__What is required__:
All that should be output is the block of lines below from the line with "## 6. Evaluation" to the line with "18 | 2 | 89% |", both included, exactly as written.

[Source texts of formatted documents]
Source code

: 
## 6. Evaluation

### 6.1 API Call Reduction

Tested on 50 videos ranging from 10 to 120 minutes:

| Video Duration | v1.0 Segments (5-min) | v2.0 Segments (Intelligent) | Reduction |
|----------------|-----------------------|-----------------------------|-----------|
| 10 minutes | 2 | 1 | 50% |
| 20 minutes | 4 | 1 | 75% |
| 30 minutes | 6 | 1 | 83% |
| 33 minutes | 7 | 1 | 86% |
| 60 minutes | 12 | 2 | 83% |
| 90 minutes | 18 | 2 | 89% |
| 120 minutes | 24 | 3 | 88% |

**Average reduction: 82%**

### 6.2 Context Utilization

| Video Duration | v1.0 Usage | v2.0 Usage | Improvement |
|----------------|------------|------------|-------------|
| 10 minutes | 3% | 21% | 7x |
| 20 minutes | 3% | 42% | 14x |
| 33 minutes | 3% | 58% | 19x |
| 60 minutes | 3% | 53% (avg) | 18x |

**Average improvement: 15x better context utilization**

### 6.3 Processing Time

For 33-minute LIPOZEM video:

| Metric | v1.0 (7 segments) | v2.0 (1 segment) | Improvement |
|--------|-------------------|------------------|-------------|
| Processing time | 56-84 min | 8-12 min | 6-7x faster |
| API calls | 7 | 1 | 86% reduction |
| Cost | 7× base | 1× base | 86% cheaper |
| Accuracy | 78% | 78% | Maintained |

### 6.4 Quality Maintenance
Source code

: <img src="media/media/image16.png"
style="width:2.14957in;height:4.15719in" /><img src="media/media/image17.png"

__Output for this exercise__:
## 6. Evaluation

### 6.1 API Call Reduction

Tested on 50 videos ranging from 10 to 120 minutes:

| Video Duration | v1.0 Segments (5-min) | v2.0 Segments (Intelligent) | Reduction |
|----------------|-----------------------|-----------------------------|-----------|
| 10 minutes | 2 | 1 | 50% |
| 20 minutes | 4 | 1 | 75% |
| 30 minutes | 6 | 1 | 83% |
| 33 minutes | 7 | 1 | 86% |
| 60 minutes | 12 | 2 | 83% |
| 90 minutes | 18 | 2 | 89% |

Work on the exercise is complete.